At this critical moment, the young hunter, who during the salutations of the parties had sat in rather sullen silence, sprang from the sleigh of Marmaduke to the heads of the refractory leaders. The horses, which were yet suffering under the injudicious and somewhat random blows of Richard, were dancing up and down with that ominous movement that threatens a sudden and uncontrollable start, still pressing backward. The youth gave the leaders a powerful jerk, and they plunged aside, and re-entered the road in the position in which they were first halted. The sleigh was whirled from its dangerous position, and upset, with the runners outward. The German and the divine were thrown, rather unceremoniously, into the highway, but without danger to their bones. Richard appeared in the air, describing the segment of a circle, of which the reins were the radii, and landed, at the distance of some fifteen feet, in that snow-bank which the horses had dreaded, right end uppermost. Here, as he instinctively grasped the reins, as drowning men seize at straws, he admirably served the purpose of an anchor. The Frenchman, who was on his legs, in the act of springing from the sleigh, took an aerial flight also, much in the attitude which boys assume when they play leap-frog, and, flying off in a tangent to the curvature of his course, came into the snow-bank head-foremost, where he remained, exhibiting two lathy legs on high, like scarecrows waving in a corn-field. Major Hartmann, whose self-possession had been admirably preserved during the whole evolution, was the first of the party that gained his feet and his voice.

“Ter deyvel, Richart!” he exclaimed in a voice half serious, half-comical, “put you unload your sleigh very hautily!”
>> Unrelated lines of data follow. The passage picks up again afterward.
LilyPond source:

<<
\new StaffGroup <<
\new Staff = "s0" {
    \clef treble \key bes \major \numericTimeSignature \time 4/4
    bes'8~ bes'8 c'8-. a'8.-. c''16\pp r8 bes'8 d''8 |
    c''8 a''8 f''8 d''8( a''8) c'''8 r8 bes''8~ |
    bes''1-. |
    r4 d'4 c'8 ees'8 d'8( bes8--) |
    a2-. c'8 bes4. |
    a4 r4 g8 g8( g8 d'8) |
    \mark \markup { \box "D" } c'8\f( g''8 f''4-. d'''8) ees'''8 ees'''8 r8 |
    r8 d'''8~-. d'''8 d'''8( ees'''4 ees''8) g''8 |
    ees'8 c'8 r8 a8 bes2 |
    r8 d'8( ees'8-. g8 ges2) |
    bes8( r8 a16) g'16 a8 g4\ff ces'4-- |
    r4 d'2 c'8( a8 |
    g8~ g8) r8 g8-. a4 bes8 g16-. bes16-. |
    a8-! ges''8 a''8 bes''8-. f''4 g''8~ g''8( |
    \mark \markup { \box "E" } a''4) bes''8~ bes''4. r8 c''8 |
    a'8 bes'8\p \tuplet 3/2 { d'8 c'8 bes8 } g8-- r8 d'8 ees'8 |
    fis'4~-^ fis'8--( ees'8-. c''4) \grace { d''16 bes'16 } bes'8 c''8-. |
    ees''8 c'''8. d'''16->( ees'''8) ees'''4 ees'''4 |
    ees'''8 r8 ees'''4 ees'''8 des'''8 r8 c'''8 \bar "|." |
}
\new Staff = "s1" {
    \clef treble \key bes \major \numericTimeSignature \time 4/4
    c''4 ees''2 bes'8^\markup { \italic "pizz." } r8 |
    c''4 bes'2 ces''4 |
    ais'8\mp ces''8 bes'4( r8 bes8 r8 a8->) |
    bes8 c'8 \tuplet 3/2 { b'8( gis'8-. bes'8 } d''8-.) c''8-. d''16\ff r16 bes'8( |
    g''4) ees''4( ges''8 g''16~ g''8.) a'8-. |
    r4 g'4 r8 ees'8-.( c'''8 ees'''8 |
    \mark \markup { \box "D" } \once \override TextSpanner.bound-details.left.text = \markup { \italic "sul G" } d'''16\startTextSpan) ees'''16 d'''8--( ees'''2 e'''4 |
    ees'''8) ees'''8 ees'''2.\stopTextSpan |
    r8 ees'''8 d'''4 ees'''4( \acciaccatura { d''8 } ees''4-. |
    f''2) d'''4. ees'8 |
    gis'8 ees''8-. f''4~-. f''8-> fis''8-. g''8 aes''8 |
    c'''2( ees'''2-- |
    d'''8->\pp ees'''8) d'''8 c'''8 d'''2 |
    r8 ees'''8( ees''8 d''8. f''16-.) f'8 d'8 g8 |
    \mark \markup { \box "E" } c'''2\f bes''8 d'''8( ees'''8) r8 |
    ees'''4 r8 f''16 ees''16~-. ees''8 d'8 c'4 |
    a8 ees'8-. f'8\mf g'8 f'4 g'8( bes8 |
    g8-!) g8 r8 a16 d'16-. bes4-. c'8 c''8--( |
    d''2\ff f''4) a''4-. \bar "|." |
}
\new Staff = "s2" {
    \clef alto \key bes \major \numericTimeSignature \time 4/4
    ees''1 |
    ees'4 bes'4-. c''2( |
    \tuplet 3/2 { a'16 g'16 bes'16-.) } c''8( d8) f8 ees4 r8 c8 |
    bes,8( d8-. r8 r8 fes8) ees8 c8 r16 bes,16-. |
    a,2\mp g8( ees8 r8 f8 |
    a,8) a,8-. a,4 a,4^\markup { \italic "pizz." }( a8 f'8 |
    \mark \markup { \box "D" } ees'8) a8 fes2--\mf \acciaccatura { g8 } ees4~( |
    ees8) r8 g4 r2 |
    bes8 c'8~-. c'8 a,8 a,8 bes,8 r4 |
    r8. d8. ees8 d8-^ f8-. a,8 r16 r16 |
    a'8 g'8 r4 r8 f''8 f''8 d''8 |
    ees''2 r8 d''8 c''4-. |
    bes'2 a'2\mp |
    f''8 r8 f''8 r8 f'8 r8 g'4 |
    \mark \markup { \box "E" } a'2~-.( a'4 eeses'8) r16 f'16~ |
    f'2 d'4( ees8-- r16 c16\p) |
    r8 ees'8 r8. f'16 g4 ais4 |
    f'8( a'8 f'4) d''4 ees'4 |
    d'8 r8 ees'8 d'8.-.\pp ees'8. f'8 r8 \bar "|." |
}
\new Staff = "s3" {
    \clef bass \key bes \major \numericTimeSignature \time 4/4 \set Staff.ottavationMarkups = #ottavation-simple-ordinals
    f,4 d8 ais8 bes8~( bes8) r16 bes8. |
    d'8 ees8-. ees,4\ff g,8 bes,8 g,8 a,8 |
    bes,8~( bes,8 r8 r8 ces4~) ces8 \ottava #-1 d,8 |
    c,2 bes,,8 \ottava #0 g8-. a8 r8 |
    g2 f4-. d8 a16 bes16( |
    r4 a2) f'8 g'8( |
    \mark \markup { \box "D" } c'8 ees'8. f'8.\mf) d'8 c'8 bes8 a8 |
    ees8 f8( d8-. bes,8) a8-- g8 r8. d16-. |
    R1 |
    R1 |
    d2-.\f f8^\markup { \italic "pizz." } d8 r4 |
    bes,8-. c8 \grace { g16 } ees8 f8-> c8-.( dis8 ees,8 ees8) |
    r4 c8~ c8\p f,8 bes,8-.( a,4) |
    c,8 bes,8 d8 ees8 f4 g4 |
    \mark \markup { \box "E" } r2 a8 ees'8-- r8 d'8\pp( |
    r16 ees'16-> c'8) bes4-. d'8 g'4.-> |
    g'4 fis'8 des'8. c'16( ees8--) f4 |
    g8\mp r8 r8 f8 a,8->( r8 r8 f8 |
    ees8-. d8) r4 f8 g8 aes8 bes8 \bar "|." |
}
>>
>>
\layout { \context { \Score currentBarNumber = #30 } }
It may be doubtful whether the attitude in which Mr. Grant continued for an instant after his overthrow was the one into which he had been thrown, or was assumed, in humbling himself before the Power that he reverenced, in thanksgiving at his escape. When he rose from his knees, he began to gaze about him, with anxious looks, after the welfare of his companions, while every joint in his body trembled with nervous agitation. There was some confusion in the faculties of Mr. Jones also: but as the mist gradually cleared from before his eyes, he saw that all was safe, and, with an air of great self-satisfaction, he cried, “Well—that was neatly saved, anyhow!—it was a lucky thought in me to hold on to the reins, or the fiery devils would have been over the mountain by this time. How well I recovered myself, 'Duke! Another moment would have been too late; but I knew just the spot where to touch the off-leader; that blow under his right flank, and the sudden jerk I gave the rein, brought them round quite in rule, I must own myself.” *

* The spectators, from immemorial usage, have a right to laugh at the
casualties of a sleigh ride; and the Judge was no sooner certain that
no one was done than he made full use of the privilege.

“Thou jerk! thou recover thyself, Dickon!” he said; “but for that brave lad yonder, thou and thy horses, or rather mine, would have been dashed to pieces—but where is Monsieur Le Quoi?”